Mais Michel ne pouvait oublier tous les problèmes que son imagination cherchait depuis deux jours à résoudre; et la manière dont, en ce moment même, la princesse serrait son bras en marchant, comme une amante passionnée ou comme une personne nerveuse peu habituée à la marche, en était un nouveau que n'expliquait pas suffisamment la vraisemblance d'un service rendu par son père à la signora.
Il avança d'abord résolument et en silence, se disant qu'il ne parlerait point le premier, qu'il ne se sentirait point ému, qu'il n'oublierait pas que le bras de Magnani avait pu être pressé de la même façon; qu'enfin il se tiendrait sur ses gardes: car, ou la princesse Agathe était folle, ou elle cachait, sous les dehors de la vertu et de l'abattement, une coquetterie insensée.
Mais tous ces beaux projets échouèrent bientôt. La région ombragée qu'ils traversaient, parmi des terres cultivées et plantées avec soin, était une suite de petits jardins appartenant à des artisans aisés ou à des bourgeois de la ville. Un joli sentier côtoyait ces enclos, séparés seulement par des buissons, des rosiers ou des plates-bandes d'herbes aromatiques. Çà et là des berceaux de vigne jetaient une ombre épaisse sur les pas de Michel. La lune ne lui prêtait plus que des rayons obliques et incertains. Mille parfums s'exhalaient de la campagne en fleurs, et la mer bruissait au loin d'une voix amoureuse derrière les collines. Les rossignols chantaient dans les jasmins. Quelques voix humaines chantaient aussi à distance et défiaient gaiement l'écho; mais il n'y avait personne sur le sentier que suivaient Michel et Agathe. Les petits jardins étaient déserts. Michel se sentait oppressé, sa marche se ralentissait, son bras tremblait convulsivement. Une légère brise faisait flotter près de son visage le voile de la princesse, et il s'imaginait entendre des paroles mystérieuses se glisser à son oreille. Il n'osait pas se retourner pour voir si c'était le souffle d'une femme ou celui de la nuit qui le caressait de si près.
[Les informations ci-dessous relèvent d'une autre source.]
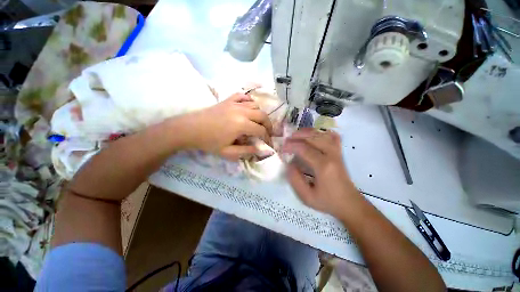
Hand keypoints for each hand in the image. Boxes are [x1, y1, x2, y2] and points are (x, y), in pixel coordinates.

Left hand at [174, 93, 272, 159]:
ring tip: (258, 123)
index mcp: (242, 125)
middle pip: (262, 115)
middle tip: (268, 133)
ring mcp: (234, 104)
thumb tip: (259, 150)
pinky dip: (249, 101)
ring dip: (260, 114)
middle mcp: (241, 111)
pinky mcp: (228, 100)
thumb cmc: (209, 142)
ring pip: (255, 105)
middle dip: (268, 125)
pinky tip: (248, 107)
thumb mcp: (228, 152)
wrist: (190, 129)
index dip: (267, 138)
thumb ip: (246, 151)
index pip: (261, 130)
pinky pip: (243, 96)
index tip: (268, 144)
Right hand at [282, 128, 360, 218]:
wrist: (350, 204)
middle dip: (298, 135)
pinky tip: (314, 135)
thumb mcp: (307, 197)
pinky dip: (322, 133)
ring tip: (297, 135)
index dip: (291, 146)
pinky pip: (332, 137)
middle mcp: (331, 155)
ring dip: (308, 132)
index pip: (304, 149)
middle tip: (287, 140)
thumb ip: (295, 180)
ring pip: (322, 134)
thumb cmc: (327, 201)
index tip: (282, 148)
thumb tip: (289, 163)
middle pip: (314, 137)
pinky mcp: (339, 153)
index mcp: (323, 166)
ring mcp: (337, 152)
«Mon cher Michel, lui dit la princesse d'un ton calme et confiant qui le fit tomber du ciel en terre, je vous demande pardon; mais il faut que je reprenne haleine. Je n'ai guère l'habitude de marcher, et je me sens très fatiguée. Voici un banc sous une tonnelle de girofliers qui m'invite à m'asseoir cinq minutes, et je ne pense pas que les propriétaires de ce petit jardin me fissent un crime d'en profiter s'ils me voyaient.»
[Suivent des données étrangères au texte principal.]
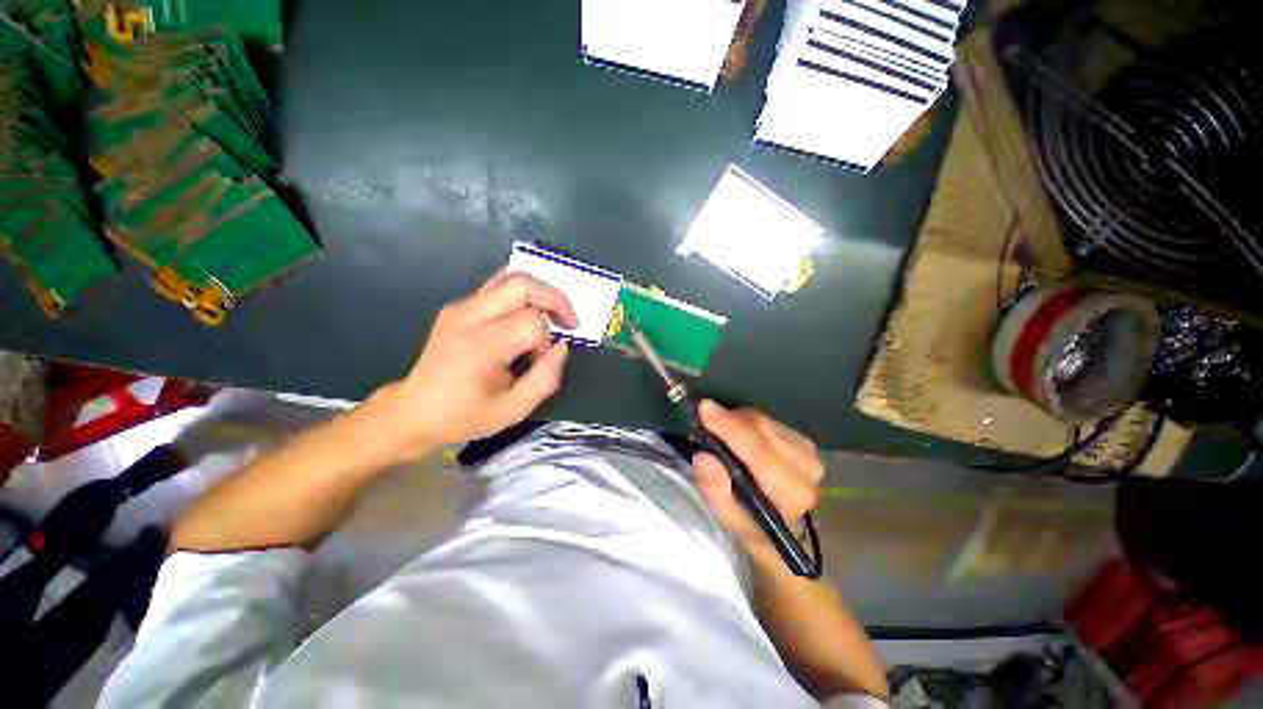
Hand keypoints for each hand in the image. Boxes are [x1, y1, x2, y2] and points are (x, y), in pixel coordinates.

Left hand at [374, 270, 576, 457]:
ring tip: (553, 315)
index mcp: (480, 345)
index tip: (537, 362)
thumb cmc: (465, 415)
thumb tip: (561, 346)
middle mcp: (468, 316)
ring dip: (540, 293)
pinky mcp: (459, 306)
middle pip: (522, 284)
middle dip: (554, 299)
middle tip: (568, 322)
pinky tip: (530, 311)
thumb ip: (546, 378)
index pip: (531, 323)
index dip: (545, 342)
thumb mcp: (514, 410)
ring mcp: (461, 307)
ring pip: (511, 277)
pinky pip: (498, 285)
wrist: (414, 411)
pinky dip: (523, 293)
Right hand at [693, 401, 822, 560]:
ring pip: (765, 421)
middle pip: (763, 429)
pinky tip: (738, 430)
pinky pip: (770, 420)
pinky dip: (749, 420)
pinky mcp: (805, 441)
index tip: (704, 408)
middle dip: (730, 419)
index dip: (731, 429)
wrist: (781, 524)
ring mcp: (809, 452)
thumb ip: (715, 488)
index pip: (759, 454)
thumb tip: (702, 457)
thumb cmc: (750, 521)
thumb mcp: (726, 514)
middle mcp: (807, 470)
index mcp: (790, 494)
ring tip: (719, 428)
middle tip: (704, 416)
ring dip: (738, 419)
Michel la conduisit au banc qu'elle lui désignait, et, encore une fois ramené à la raison, il s'éloigna respectueusement de quelques pas pour aller contempler une petite fontaine dont le doux gazouillement ne put le distraire de sa rêverie.
«Oui, oui, c'était un rêve, ou bien c'est ma petite sœur Mila qui m'a donné ce baiser. Elle est railleuse et folâtre! elle eût pu m'expliquer le grand mystère du médaillon, si je l'eusse interrogée franchement et sérieusement. Sans doute il y a à tout cela une cause très naturelle dont je ne m'avise pas. N'en est-il pas toujours ainsi des causes premières? La seule qu'on ne devine pas, c'est justement la plus simple. Ah! si Mila savait avec quel danger elle se joue, et le mal dont elle pourrait préserver ma raison en me disant la vérité!... Je la presserai tellement demain qu'elle m'avouera tout!»
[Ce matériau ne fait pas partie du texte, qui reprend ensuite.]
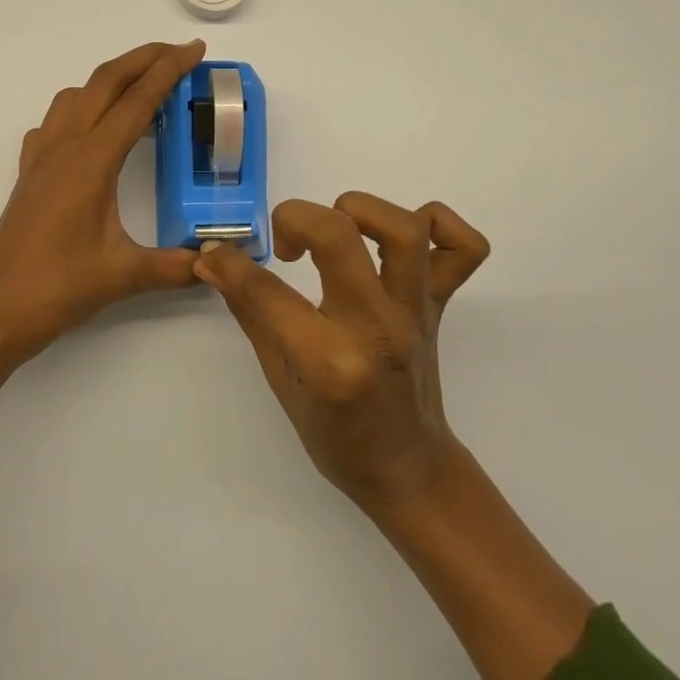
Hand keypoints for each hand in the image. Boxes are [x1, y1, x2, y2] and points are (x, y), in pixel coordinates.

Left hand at [0, 40, 206, 360]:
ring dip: (110, 80)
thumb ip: (176, 266)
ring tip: (141, 88)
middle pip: (105, 82)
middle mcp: (64, 147)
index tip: (195, 50)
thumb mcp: (124, 275)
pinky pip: (54, 123)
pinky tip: (92, 132)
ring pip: (75, 96)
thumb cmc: (57, 288)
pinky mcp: (29, 174)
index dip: (169, 71)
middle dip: (143, 59)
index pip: (137, 102)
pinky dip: (80, 109)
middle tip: (178, 52)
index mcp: (91, 161)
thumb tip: (216, 262)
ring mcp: (41, 158)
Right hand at [195, 193, 490, 513]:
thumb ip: (252, 312)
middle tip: (284, 245)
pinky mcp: (441, 305)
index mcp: (330, 361)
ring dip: (360, 211)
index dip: (229, 264)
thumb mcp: (280, 380)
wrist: (407, 468)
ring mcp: (416, 312)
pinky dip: (438, 223)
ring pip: (404, 229)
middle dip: (295, 218)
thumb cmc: (336, 436)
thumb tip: (217, 262)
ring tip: (336, 230)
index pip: (269, 291)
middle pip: (338, 236)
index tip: (216, 254)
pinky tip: (402, 235)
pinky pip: (464, 248)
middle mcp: (377, 327)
Le Piccinino enjamber adroitement le mur. ([Page 115.])
Et pendant que Michel se parlait ainsi à lui-même, l'eau cristalline murmurait toujours dans l'étroit bassin où tremblotait le spectre de la lune. C'était un petit monument de terre cuite, d'une naïveté classique, qui épanchait cette onde discrète; un Cupidon marin saisissant une grosse carpe, dont la bouche lançait d'un pied de haut le filet d'eau dans le réservoir. L'artisan qui avait exécuté cette figurine avait voulu lui donner l'air mutin, mais il n'avait réussi qu'à donner aux gros yeux de la carpe une expression de férocité grotesque. Michel regardait ce groupe sans le voir, et c'était en vain que la nuit se faisait belle et parfumée; lui, l'amant passionné de la nature, perdu dans ses propres pensées, lui refusait ce soir-là son hommage accoutumé.
Et pourtant ce murmure de l'eau agissait sur son imagination sans qu'il voulût s'en rendre compte. Il lui rappelait une harmonie semblable, le murmure timide et mélancolique dont la Naïade de marbre remplissait la grotte du palais Palmarosa en épanchant son urne dans la conque; et les délices de son rêve repassaient devant lui, et Michel eût voulu pouvoir s'endormir là pour retrouver son hallucination.